> _Selected text_
== Segment start ==
In 2018, the team adapted the procedure for upper-limb amputations. Since then, four patients at the Brigham had undergone AMI amputations at the arm or wrist, but all were under elective conditions — typically after enduring chronic pain for years due to an old injury. Melendy became the first to have the experimental surgery following a traumatic amputation.
“We’ve always thought these techniques could be applied in the acute setting — something we believe will be especially useful for military personnel with combat injuries,” Carty said. “But in terms of testing that hypothesis, there are clear difficulties: Such events are rare, and obviously we cannot anticipate when the opportunity will arise. Shaun turned out to be a great candidate for surgery and continues to do very well, proving our assumption that upper-extremity AMI amputation can be done safely in the context of acute trauma.”
After receiving a temporary closure at the wound site and recovering from his other surgeries, Melendy prepared to undergo the five-hour AMI procedure.
“The fact that we were working from a traumatic injury made it a little bit harder because we had to use our knowledge of anatomy to reconnect the muscles in the correct manner. You can do that with relative reliability, but it’s much easier when the limb is still in place,” Carty explained. “It made it a little more difficult, but by no means impossible.”
== Segment end ==
> _What you will do_
1. Answer these questions from the passage on Melendy's AMI amputation:
(a) In what year did the team adapt the procedure for upper-limb amputations?
(b) How many patients at the Brigham had undergone AMI amputations at the arm or wrist before Melendy?
(c) How long did the AMI procedure that Melendy prepared to undergo take?
2. Write the next part of the passage on Melendy's AMI amputation, starting after its final sentence.

> _Dataset_
== Segment start ==
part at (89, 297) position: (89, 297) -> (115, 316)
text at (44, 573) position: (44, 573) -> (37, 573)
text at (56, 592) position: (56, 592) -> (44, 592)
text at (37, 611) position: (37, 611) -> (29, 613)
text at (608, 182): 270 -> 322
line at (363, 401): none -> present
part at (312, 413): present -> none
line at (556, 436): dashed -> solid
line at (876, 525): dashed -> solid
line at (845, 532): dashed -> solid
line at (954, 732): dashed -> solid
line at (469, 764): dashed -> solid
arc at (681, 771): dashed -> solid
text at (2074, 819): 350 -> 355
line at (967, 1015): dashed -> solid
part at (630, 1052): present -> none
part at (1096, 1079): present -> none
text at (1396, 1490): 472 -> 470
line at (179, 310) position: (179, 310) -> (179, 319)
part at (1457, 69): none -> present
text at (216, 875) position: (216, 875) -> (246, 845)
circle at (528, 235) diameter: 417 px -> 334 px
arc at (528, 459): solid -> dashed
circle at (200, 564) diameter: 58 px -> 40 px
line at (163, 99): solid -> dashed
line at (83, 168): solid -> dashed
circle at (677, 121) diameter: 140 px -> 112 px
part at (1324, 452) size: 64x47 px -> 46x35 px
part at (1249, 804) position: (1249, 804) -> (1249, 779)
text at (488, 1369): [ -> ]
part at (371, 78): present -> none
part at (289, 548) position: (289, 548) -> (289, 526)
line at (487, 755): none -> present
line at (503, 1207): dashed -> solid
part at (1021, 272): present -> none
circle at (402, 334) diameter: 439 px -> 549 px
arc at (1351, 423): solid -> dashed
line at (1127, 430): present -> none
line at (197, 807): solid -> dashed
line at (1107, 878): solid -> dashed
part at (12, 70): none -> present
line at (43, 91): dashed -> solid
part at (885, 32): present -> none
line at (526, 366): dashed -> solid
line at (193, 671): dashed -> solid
== Segment end ==
> _Responses in order_
1.
(a) 2018
(b) Four
(c) Five hours

2.
During a post-operative visit six weeks after the surgery, Melendy said it was “mind-blowing” to see even the early results.
“Dr. Carty was checking my residual limb by putting his hands at the end and asked me to move my thumb,” he said. “You could see the muscle constructs moving under the skin, as the surgery was designed to do. Then he asked me to move all my fingers, and all my ‘fingers’ were moving. It’s amazing how those muscles and nerves can still talk to each other.”
After his discharge from the Brigham, Melendy continued his recovery at Spaulding Rehabilitation Hospital for his other injuries, which amounted to about 20 broken bones and required 10 surgeries over three weeks. Throughout his time at both institutions, Melendy said the care he’s received has been exceptional.
“The coordination between the staff and doctors has been wonderful, and they all made me feel very comfortable,” he said. “They even told me I gave them inspiration. They would tell me, ‘Shaun, I was having a bad day, and since coming in and talking to you makes my day better, I came to see you first.’”
Among those he connected with was Brigham nurse Alex Poliansky, RN, of Braunwald Tower 8.
“He was so optimistic and upbeat. Any other person in his condition probably would have been depressed, but he was not giving up,” Poliansky said. “It was easy to go along with that. We were all hopeful for him.”
Melendy credits his positive outlook to an influential figure in his life: his Grandma Candy.
“My grandmother was paralyzed from polio from the time she was 2 years old until she passed away. She brought me inspiration throughout my whole life,” he said. “So, when I woke up and noticed my hand wasn’t there, I didn’t cry. I wasn’t sad. I just knew I would have her strength behind me to guide me through it.”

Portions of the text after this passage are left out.